He will award the Legion of Honour to London, making it the seventh city to be decorated with France’s highest order of merit, after Algiers, Belgrade, Brazzaville, Liege, Luxembourg and Volgograd.

Britain, which left the EU in January, is negotiating a trade deal to govern relations after December 31, when it stops abiding by EU rules. Macron has on occasion expressed impatience with the drawn-out Brexit process.

Foreign Minister Jean-Yves Le Drian said in an interview with the French daily La Croix to be published on Wednesday that he still did not rule out a ‘no deal’ scenario.

He said the UK could not have ‘a foot in and a foot out’ of the EU and may not have ‘understood the full magnitude of their withdrawal’. 

In his radio broadcast from London, de Gaulle urged all those who could to carry on fighting for France, words that laid the foundation of the resistance movement and helped keep alive hope that France would be liberated, as it finally was in 1944.

‘Has the last word been said? Should hope disappear? Is the defeat final? No! Believe me, I… tell you that nothing is lost for France,’ he said.

De Gaulle’s iconic stature and his defiant wartime spirit are being tapped into even more during the unprecedented challenges posed by the epidemic.

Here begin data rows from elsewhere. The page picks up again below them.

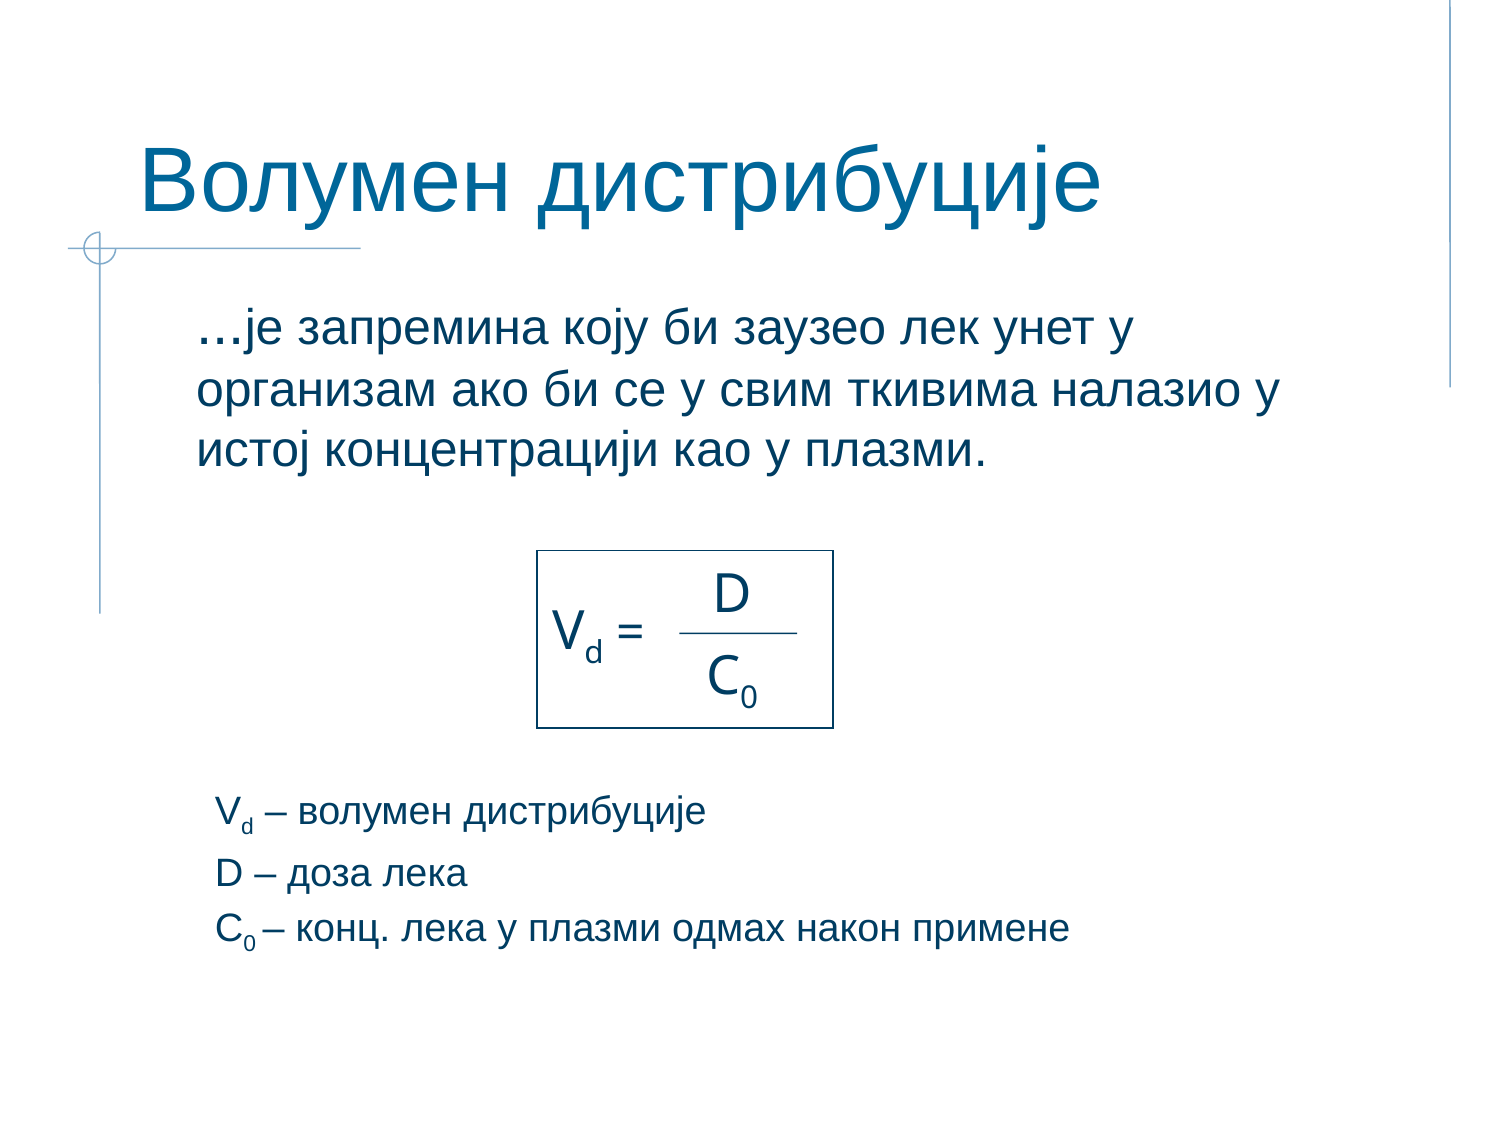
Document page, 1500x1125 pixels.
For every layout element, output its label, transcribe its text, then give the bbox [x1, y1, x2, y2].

text_box [537, 550, 833, 728]
title Волумен дистрибуције [123, 49, 1400, 238]
list ...је запремина коју би заузео лек унет у организам ако би се у свим ткивима налазио у истој концентрацији као у плазми. Vd – волумен дистрибуције D – доза лека C0 – конц. лека у плазми одмах након примене [124, 278, 1400, 1014]
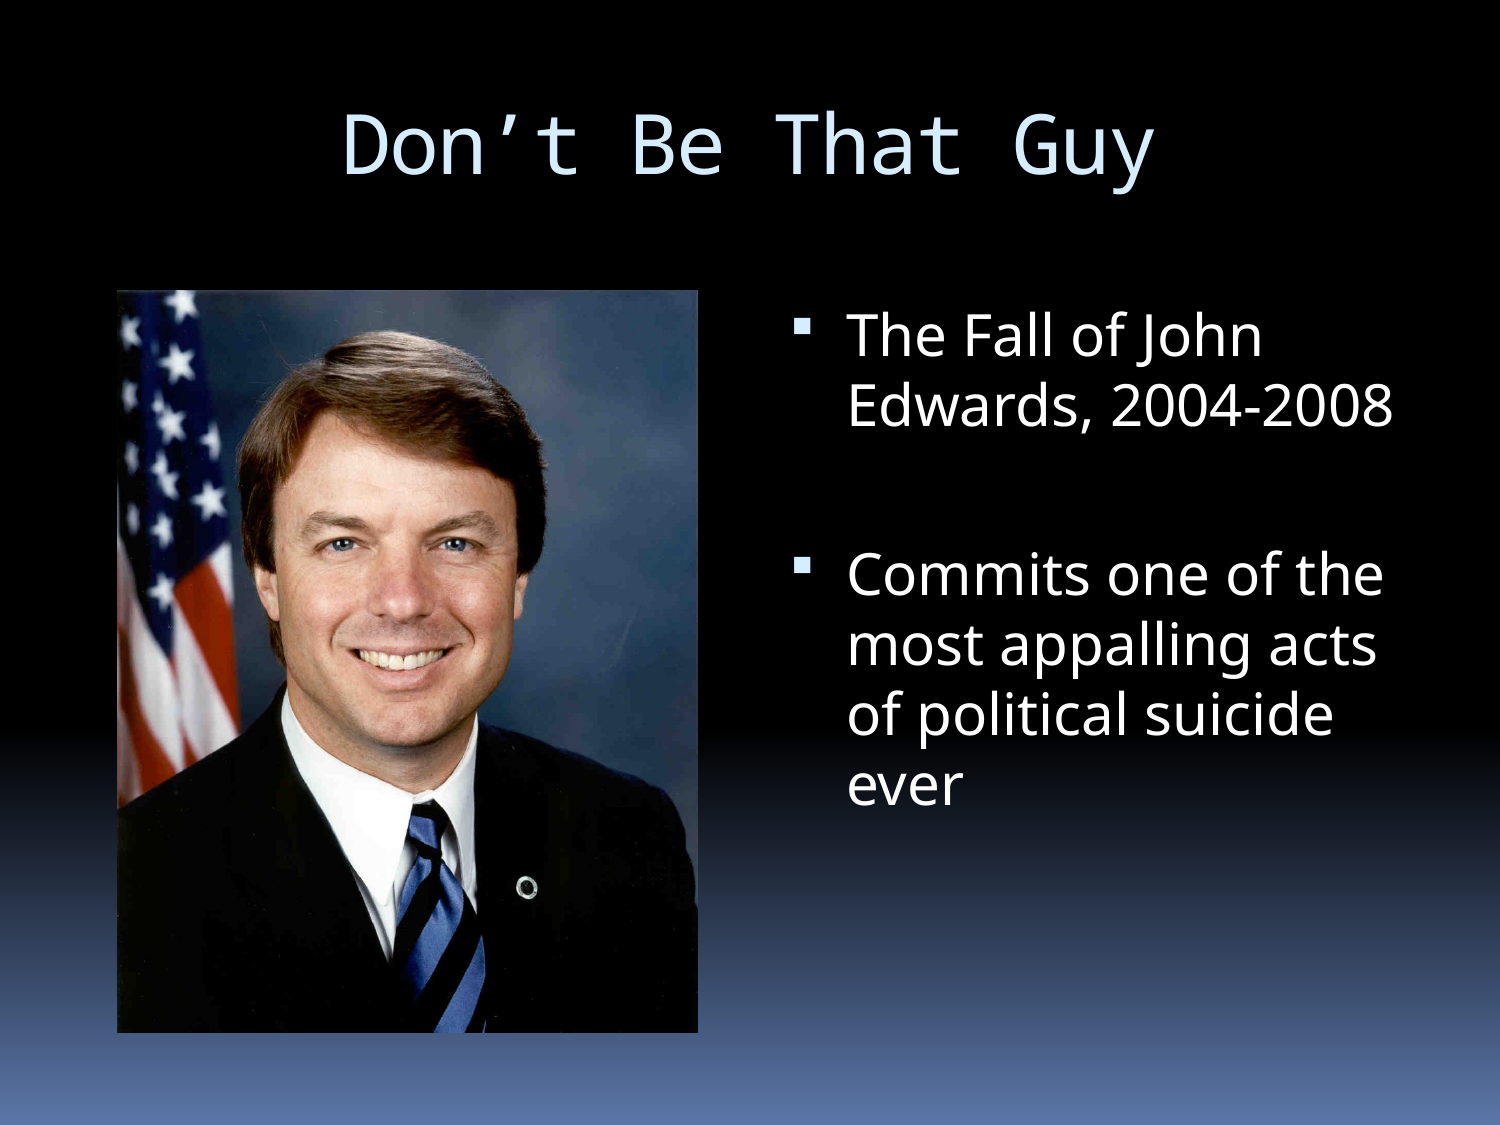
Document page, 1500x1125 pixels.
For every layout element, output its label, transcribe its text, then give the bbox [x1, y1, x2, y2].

list The Fall of John Edwards, 2004-2008 Commits one of the most appalling acts of political suicide ever [763, 290, 1427, 1033]
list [117, 289, 698, 1034]
title Don’t Be That Guy [75, 83, 1425, 234]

In a telling reflection of his status, the vandalisation of a bust of the general in northern France this week was met with a torrent of outrage. The statue in Hautmont was daubed in orange paint and with the slogan ‘slaver’.

‘De Gaulle was neither on the left nor on the right… He was above the parties,’ said French historian Michel Winock, author of a book on de Gaulle.

But he was also simply ‘a legendary hero, the man of June 18, the defiant fighter who embodies an epic, glorious France, an incorruptible man who never mixed up public money and his own account’, Winock said.